Illumina Sequencing Chemistry

  • Incorporate labeled nucleotide.
  • Detect signal.
  • Deblock 3' end.
  • Cleave fluorophore.

Illumina Sequencing - Multiple Cycles

  1. After laser excitation, collect the image data as before. Record the identity of the second base for each cluster.
  2. Repeat cycles of sequencing to determine the sequence of bases in a given fragment, a single base at a time.

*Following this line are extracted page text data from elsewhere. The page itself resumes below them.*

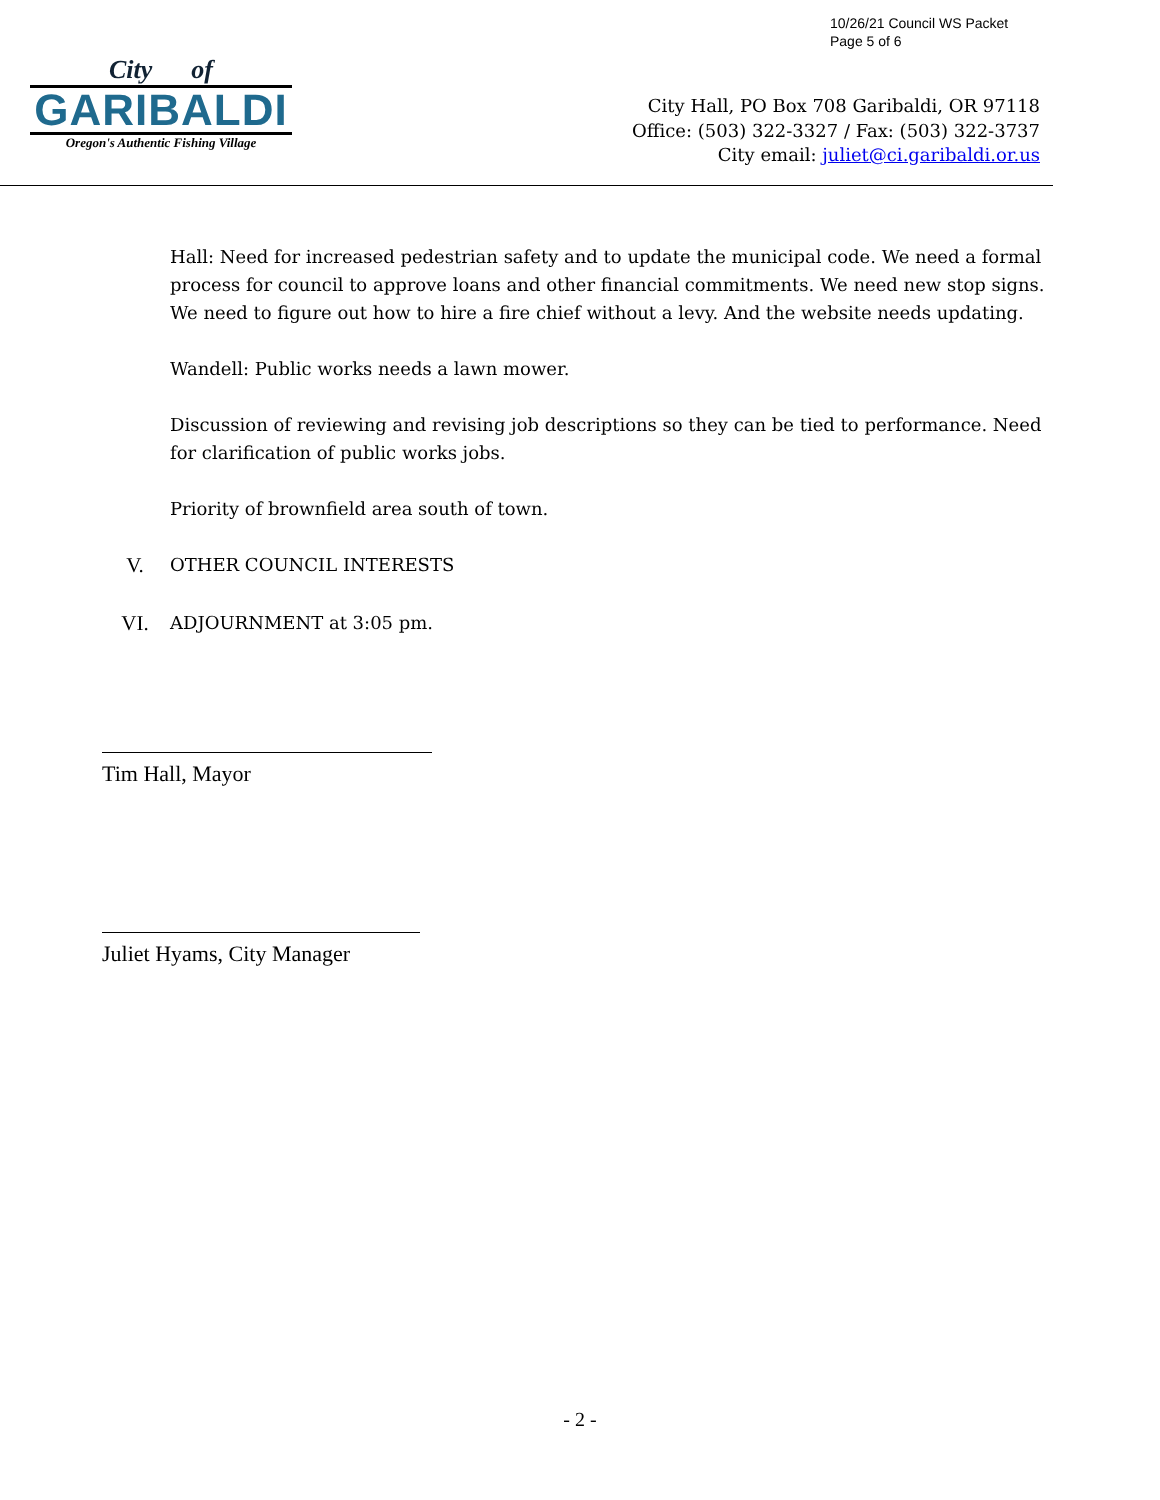10/26/21 Council WS Packet
Page 5 of 6
City of
GARIBALDI
Oregon's Authentic Fishing Village
City Hall, PO Box 708 Garibaldi, OR 97118
Office: (503) 322-3327 / Fax: (503) 322-3737
City email: juliet@ci.garibaldi.or.us
Hall: Need for increased pedestrian safety and to update the municipal code. We need a formal process for council to approve loans and other financial commitments. We need new stop signs. We need to figure out how to hire a fire chief without a levy. And the website needs updating.
Wandell: Public works needs a lawn mower.
Discussion of reviewing and revising job descriptions so they can be tied to performance. Need for clarification of public works jobs.
Priority of brownfield area south of town.
V. OTHER COUNCIL INTERESTS
VI. ADJOURNMENT at 3:05 pm.
Tim Hall, Mayor
Juliet Hyams, City Manager
- 2 -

Ultrahigh-Throughput DNA Sequencing

  • 2008 - New generation DNA sequencing methods.
  • 1800 GB pairs of sequence can be determined in a single experiment.

Long-Read Sequencing

  • Long reads – Over 2 Mb
  • Direct RNA sequence
  • Error rate high
  • MinION 500 pores
  • PromethION – 3000 pores, up to 4 Tb in 2 days.

Bioinformatics

  • Bioinformatics provides tools for visualizing functional features of genomes.
  • Bioinformatics is the science of using computational tools to decipher biological information.
  • 1988 – National Center for Biotechnology Information (NCBI) established.
    • Oversees GenBank
    • Created additional public databases of biological information
    • Developed bioinformatic tools for analyzing, systemizing, and disseminating the data

Tools for Global Analysis of Gene Expression

  • RNA-sequencing (RNA-seq)
    • Determines whether a gene is transcribed and how much RNA is present corresponding to each gene.
    • Used for basic research to understand gene regulation and applied biomedical research to identify genes that are misregulated in tissues/individuals with diseases and in specific mutants.
    • Transcriptome: The set of all RNA molecules that are transcribed in a cell, tissue, or organ.

RNA Sequencing (RNA-seq)

  • RNA-Seq is a newer method to identify expressed genes and their level of expression.
  • It has several important applications in comparing transcriptomes - the set of all RNA molecules, including mRNAs and non-coding RNAs, that are transcribed in one cell or a population of cells.
  • RNA-Seq is used to compare transcription in:
    • Different cell types
    • Healthy vs. diseased cells
    • Different stages of development
    • Response to different environmental agents such as hormones or toxic chemicals

RNA Sequencing (RNA-seq) Process

  1. Isolate RNA from a sample of cells. May focus on a subpopulation of RNA, such as mRNAs or short non-coding RNAs.
  2. Break the RNAs into small fragments.
  3. Attach short oligonucleotide linkers to the ends of the RNAs.
  4. Synthesize cDNAs via reverse transcriptase PCR, using the RNAs as templates. The PCR primers are complementary to the linkers.
  5. Sequence the cDNAs using a next-generation sequencing technology.
  6. Using computer technology, align the cDNA sequences along the genomic sequence.

RNA-Seq Advantages

  • More accurate at quantifying the amount of each RNA transcript.
  • Superior at detecting RNA transcripts that are in low abundance.
  • Identifies the exact boundaries between exons and introns; identifies new splice variants.
  • Identifies the 5’ and 3’ ends of RNA transcripts.